As a teacher of acting, I believe it is my responsibility to give student actors a “toolbox” of skills and strategies for their work as performers, while educating them about the evolution of the craft of acting and encouraging them to think for themselves. My primary goal is for each student actor to begin to find his or her own approach to truthful, visceral acting.

        I am a firm believer in the importance and power of a liberal arts education to provide a solid base for future study or for entry into the professional world. This must be done by providing a breadth of knowledge through general courses while engaging the student in specific study of his or her area(s) of focus. At the university level, this allows students from other disciplines to learn about theatre, and to become educated audience members; at the department level, this should ensure that performance majors understand and appreciate all areas of theatre production. I bring the concept of breadth of knowledge into my teaching by teaching from several different schools of thought so that students can choose the approaches that work best for them.

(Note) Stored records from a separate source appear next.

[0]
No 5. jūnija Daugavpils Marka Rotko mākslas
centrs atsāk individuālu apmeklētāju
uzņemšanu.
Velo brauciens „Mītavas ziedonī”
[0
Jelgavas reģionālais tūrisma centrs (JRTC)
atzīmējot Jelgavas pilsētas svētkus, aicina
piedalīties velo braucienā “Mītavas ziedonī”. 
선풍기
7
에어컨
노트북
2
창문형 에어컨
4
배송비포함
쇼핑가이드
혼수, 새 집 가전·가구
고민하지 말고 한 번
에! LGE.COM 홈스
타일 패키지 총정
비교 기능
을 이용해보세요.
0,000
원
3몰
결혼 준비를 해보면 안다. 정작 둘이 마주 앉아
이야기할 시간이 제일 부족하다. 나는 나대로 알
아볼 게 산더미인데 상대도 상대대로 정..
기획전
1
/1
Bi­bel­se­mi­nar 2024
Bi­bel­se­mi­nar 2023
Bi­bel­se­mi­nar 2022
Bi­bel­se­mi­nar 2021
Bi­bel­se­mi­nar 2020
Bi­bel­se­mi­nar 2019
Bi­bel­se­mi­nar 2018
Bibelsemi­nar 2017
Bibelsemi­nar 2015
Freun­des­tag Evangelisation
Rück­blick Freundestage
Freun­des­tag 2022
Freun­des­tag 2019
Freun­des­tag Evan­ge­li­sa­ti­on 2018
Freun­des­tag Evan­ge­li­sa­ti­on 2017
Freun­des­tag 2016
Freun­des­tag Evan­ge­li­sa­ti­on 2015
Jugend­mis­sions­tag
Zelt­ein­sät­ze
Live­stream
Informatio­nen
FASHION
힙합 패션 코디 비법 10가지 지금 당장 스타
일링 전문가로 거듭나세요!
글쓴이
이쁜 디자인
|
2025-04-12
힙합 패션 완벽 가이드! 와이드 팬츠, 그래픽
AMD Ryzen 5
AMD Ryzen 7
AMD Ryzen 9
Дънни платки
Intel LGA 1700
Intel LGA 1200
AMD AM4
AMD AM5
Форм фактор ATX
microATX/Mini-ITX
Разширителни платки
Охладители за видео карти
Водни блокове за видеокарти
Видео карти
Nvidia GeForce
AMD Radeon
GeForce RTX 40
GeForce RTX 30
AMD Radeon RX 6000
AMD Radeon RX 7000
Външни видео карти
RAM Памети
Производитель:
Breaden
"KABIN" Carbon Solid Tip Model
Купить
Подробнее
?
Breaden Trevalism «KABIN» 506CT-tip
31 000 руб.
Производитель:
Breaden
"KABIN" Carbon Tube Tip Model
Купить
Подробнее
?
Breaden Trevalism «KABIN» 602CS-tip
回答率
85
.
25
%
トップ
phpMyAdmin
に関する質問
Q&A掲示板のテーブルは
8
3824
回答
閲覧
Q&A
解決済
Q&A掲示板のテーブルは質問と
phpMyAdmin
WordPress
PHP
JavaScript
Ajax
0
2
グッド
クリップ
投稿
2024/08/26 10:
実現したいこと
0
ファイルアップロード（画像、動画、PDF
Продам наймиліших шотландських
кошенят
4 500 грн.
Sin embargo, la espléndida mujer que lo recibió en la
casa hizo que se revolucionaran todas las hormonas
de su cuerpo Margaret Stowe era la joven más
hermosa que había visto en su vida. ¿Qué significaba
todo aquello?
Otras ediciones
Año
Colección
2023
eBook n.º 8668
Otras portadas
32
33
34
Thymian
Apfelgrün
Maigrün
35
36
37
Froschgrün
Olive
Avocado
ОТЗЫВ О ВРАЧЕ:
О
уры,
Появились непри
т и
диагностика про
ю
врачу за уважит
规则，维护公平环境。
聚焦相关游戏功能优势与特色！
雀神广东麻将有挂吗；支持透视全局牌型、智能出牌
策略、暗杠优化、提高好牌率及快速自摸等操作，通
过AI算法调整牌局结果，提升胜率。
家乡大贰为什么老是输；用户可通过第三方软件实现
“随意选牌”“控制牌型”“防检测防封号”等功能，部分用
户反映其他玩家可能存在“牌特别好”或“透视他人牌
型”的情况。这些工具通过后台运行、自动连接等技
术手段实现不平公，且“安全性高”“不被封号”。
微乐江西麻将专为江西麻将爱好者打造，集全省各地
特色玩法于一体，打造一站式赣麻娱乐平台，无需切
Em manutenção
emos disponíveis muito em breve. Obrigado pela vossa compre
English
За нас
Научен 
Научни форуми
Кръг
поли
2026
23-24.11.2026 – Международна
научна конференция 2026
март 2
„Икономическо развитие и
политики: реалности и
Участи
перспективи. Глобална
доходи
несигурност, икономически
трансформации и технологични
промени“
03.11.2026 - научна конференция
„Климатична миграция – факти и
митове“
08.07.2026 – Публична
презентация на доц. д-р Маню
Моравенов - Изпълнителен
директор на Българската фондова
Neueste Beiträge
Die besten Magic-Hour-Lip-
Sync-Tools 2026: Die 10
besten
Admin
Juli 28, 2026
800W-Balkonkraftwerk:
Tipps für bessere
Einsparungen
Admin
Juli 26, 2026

        In my teaching, I use a combination of a Stanislavski-based approach (working directly from his books rather than from the numerous American variations), Meisner repetition, Hagen object exercises, Spolin-based improvisation, body-based techniques, and my own exercises – all with the goal of guiding students toward truthful performance. When coaching a scene, I refrain from giving direction because I believe that direction belongs in a rehearsal hall rather than in an Acting classroom. Instead, I ask questions designed to get to the root of the scene so that the student actor will make discoveries about character and scene rather than simply taking direction. This also helps the student learn what questions to ask in the creation of a role. When directing, I establish a framework for the play in early rehearsals, but encourage actors to take risks within the concept of the play throughout the rehearsal process.

        I see voice and movement as essential components of an actor’s training, and one cannot be separated from the other. Without healthy use of the body, healthy vocal production is not possible. The body is the actor’s instrument, and it must be treated and trained with care and respect. I want my students to speak on support, with a healthy, connected voice and body that enhance the characters they portray. To this end, I use Linklater and Berry approaches to freeing the voice, coupled with Alexander and Feldenkrais approaches to freeing the body. I address further training of the voice, articulators, and body (dialects, stage combat, period movement) only after working toward healthy use of the instrument.

        I believe that every performance class must become an ensemble in order for students to feel free to take risks, so mutual respect is at the core of every class I teach. If I do not offer my students that basic respect, and encourage them to have that respect for one another, they will never achieve the level of ensemble that is necessary for building strong work in the theatre. While that intangible thing called “talent” may make it easier for some, I believe that most students can create strong work if they are willing to work hard, take risks, and meet challenges.